Pattern is fairly regular – some nights higher than others. Always interesting that the disk arrays are far busier at night that during the working day. Overnight jobs and backups hit disks far harder than users these days.
The following week, the pattern is noticeably different
Once systems started coming back on Thursday PM, we quickly decided to cancel all backup jobs for that evening. We had a good backup from the night before the outage, and given systems were running from storage at the remote site, we didn’t want to add to the load on the link between sites by trying to backup over it – we already knew that backups are the busiest time for the array, so removing that load seemed a sensible option. We also began work on replicating back to primary array from around 16:00 – again, not something we wanted having to contend with the backup traffic.
Backups were restored on Friday – clearly visible on the graph as the busiest time of the week – peaking at 6493MB/s as a larger than normal backup took place (two days worth effectively, plus some extra from services where failures had triggered a larger backup than normal).
The DR array usually sits at a fairly constant rate, pretty much all write traffic as apart from a couple of small hosts in the DR site, in normal use all it does is take disk replication from the primary array. The graph from this DR array for the week of the outage shows an unusual traffic pattern!
+++
Retype the stretch of the storage outage write-up from "Pattern is fairly" through "users these days.".

Data under study:
+++
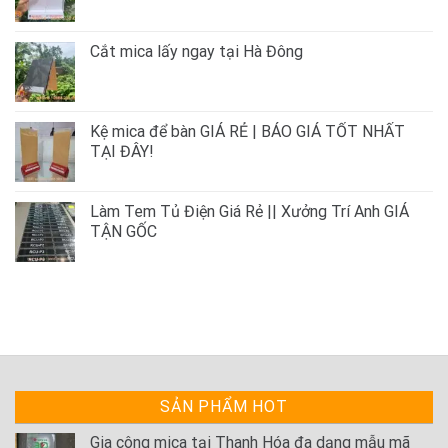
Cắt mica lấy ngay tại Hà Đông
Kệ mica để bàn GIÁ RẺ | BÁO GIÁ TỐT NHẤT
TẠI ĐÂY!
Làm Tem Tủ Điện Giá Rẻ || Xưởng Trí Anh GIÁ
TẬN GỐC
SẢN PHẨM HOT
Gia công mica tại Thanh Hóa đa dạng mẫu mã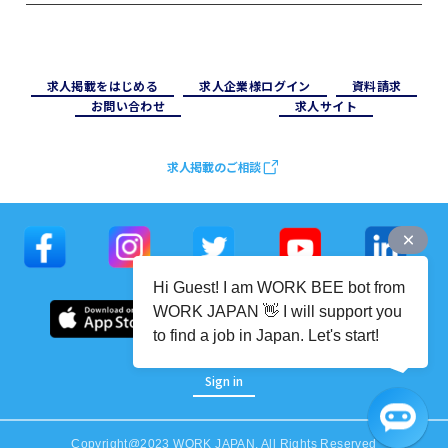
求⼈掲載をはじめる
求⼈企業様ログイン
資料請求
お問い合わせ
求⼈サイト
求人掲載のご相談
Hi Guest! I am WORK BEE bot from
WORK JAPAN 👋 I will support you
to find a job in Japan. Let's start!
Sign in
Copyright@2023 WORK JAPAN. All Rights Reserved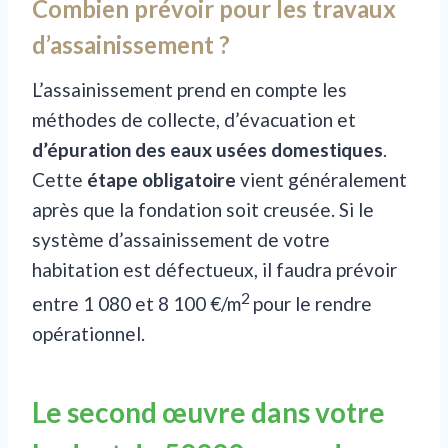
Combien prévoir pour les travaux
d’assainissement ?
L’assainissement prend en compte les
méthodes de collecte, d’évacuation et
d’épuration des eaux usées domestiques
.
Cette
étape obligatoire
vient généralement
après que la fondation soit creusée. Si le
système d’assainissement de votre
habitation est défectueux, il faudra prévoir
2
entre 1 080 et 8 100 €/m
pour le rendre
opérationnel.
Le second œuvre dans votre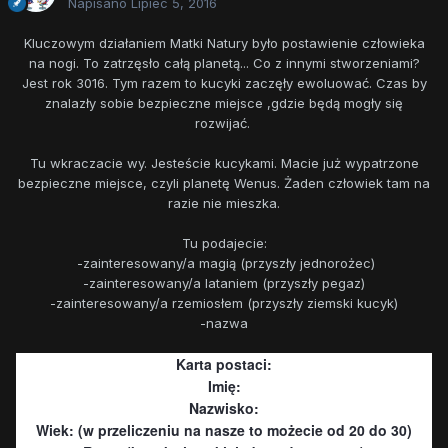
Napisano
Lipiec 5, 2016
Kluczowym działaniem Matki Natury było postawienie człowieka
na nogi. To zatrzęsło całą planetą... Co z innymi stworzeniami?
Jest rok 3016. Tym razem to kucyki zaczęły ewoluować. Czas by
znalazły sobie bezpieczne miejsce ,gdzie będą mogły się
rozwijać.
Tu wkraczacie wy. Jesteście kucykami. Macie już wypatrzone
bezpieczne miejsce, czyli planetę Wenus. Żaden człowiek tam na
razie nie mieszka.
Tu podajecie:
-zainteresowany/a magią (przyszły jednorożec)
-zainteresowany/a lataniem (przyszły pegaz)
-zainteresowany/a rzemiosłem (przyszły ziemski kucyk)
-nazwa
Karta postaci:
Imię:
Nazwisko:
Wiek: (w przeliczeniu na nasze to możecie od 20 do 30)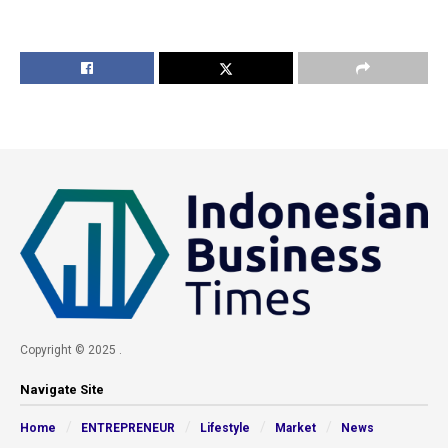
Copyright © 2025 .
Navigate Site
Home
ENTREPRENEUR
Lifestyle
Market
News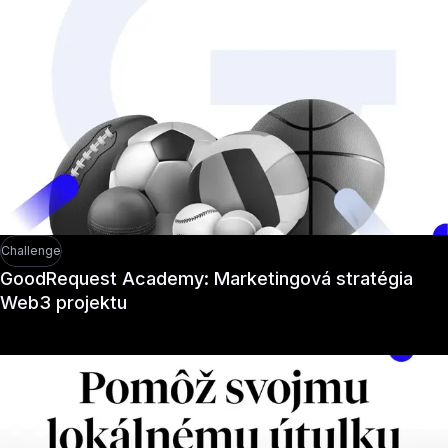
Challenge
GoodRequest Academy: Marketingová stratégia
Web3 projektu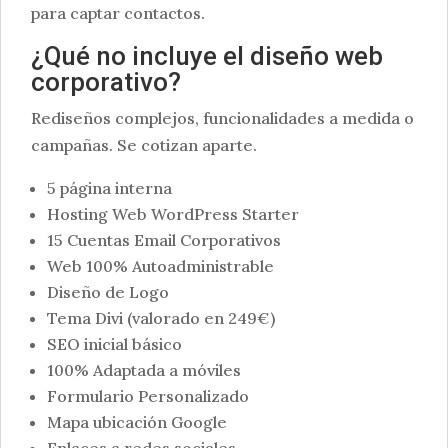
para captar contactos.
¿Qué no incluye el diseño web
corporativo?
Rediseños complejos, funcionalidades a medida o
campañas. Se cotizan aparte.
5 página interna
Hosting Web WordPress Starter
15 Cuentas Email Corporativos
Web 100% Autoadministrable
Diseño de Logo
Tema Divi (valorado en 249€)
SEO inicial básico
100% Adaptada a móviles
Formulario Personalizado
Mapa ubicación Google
+++
Expected output:
Pattern is fairly regular – some nights higher than others. Always interesting that the disk arrays are far busier at night that during the working day. Overnight jobs and backups hit disks far harder than users these days.